> [Your goal]: Beginning at the line containing "for(i = 0; i < 20; ++i)", print every line until the records end, keeping each exactly as it is.

> [Records to process]:
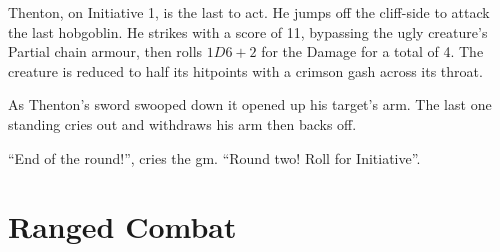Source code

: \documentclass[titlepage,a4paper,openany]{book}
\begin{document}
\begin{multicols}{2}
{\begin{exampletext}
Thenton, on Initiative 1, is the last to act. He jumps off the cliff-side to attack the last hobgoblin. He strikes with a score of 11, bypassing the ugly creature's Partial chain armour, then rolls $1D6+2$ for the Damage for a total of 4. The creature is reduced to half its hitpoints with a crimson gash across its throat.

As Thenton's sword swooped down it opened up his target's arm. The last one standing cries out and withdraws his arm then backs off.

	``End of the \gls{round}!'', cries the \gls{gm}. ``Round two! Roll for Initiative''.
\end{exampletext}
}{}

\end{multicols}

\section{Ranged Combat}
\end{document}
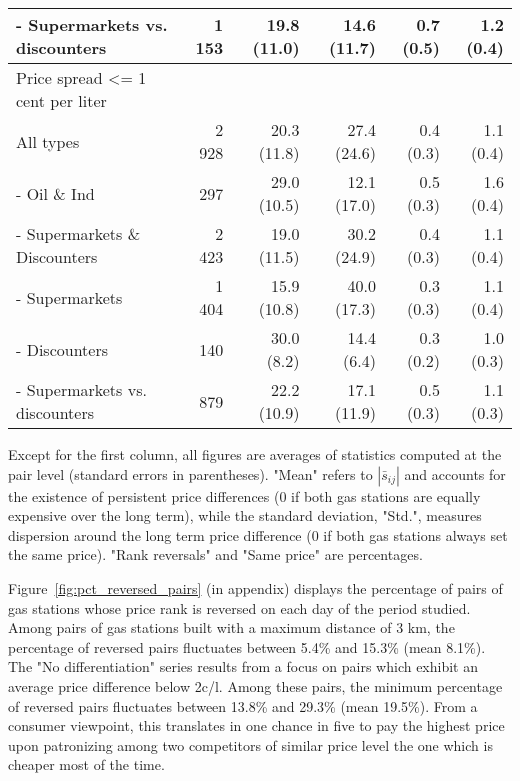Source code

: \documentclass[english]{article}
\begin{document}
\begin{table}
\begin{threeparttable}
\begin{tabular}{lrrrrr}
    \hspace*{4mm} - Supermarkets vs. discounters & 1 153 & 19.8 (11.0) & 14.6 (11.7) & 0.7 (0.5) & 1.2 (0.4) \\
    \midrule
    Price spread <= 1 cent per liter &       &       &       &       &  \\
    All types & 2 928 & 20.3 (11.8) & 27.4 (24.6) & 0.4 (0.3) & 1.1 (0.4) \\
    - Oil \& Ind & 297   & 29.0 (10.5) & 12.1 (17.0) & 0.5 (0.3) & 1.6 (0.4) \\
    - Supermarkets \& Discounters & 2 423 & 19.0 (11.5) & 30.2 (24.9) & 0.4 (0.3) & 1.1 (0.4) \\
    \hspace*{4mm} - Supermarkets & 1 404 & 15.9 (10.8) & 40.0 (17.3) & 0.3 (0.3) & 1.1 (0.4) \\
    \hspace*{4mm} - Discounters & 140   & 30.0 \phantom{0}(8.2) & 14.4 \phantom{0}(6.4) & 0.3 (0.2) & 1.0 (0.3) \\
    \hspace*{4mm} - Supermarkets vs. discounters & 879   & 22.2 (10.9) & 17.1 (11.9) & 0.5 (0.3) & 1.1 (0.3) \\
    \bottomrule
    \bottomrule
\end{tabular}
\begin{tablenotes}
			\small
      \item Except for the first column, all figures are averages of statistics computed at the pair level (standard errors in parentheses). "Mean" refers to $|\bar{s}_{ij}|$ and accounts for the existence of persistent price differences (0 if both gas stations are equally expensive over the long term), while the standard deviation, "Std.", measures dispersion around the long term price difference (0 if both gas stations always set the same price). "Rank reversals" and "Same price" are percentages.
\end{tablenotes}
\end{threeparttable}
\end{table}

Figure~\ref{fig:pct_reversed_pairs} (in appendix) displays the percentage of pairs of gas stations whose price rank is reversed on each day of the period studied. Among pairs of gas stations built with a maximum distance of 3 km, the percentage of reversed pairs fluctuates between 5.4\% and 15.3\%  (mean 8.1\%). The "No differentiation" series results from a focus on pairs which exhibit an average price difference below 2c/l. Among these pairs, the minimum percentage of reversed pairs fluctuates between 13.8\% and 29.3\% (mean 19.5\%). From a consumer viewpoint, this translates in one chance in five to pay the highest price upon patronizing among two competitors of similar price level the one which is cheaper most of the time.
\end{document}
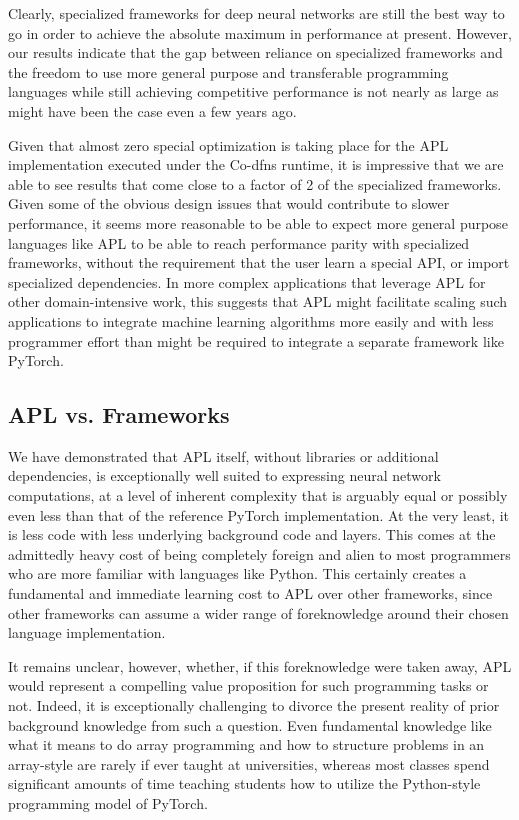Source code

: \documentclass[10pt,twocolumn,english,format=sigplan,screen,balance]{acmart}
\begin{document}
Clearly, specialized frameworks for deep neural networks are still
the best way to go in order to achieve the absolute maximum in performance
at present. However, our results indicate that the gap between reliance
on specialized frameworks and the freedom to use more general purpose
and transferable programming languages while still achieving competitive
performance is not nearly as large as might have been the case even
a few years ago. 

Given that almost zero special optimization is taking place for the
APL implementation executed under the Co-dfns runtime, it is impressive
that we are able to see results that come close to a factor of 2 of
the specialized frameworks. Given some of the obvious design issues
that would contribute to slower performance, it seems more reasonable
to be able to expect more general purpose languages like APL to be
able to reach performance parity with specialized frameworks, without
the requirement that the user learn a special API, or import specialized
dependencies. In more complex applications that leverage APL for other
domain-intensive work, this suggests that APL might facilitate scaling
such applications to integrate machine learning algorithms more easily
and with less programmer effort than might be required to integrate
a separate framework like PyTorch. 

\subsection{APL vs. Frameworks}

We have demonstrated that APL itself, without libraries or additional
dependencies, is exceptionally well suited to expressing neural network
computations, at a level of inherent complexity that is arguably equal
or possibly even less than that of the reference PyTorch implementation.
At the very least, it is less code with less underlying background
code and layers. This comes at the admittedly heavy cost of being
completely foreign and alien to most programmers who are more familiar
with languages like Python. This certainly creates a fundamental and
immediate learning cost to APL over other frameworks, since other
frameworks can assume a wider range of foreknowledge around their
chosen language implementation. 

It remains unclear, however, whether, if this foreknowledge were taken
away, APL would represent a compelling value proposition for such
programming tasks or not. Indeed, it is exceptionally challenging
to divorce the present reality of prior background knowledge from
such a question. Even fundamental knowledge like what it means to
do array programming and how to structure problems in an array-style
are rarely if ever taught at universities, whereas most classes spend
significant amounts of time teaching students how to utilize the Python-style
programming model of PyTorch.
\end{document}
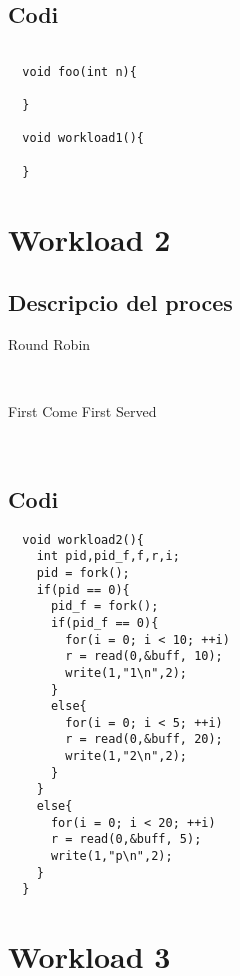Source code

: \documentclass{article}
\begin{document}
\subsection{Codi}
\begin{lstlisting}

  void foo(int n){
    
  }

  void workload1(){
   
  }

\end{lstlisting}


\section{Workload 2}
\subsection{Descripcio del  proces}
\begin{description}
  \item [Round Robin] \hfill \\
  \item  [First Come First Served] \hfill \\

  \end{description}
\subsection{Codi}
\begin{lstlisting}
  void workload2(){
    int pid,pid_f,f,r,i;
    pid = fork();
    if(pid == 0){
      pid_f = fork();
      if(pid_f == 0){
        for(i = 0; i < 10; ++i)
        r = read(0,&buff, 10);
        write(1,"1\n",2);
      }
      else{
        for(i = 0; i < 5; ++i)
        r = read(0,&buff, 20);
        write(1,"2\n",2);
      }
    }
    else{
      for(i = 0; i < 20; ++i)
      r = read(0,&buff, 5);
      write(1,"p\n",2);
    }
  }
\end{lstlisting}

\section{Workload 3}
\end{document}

> [Output of the task]:
      for(i = 0; i < 20; ++i)
      r = read(0,&buff, 5);
      write(1,"p\n",2);
    }
  }
\end{lstlisting}

\section{Workload 3}
\end{document}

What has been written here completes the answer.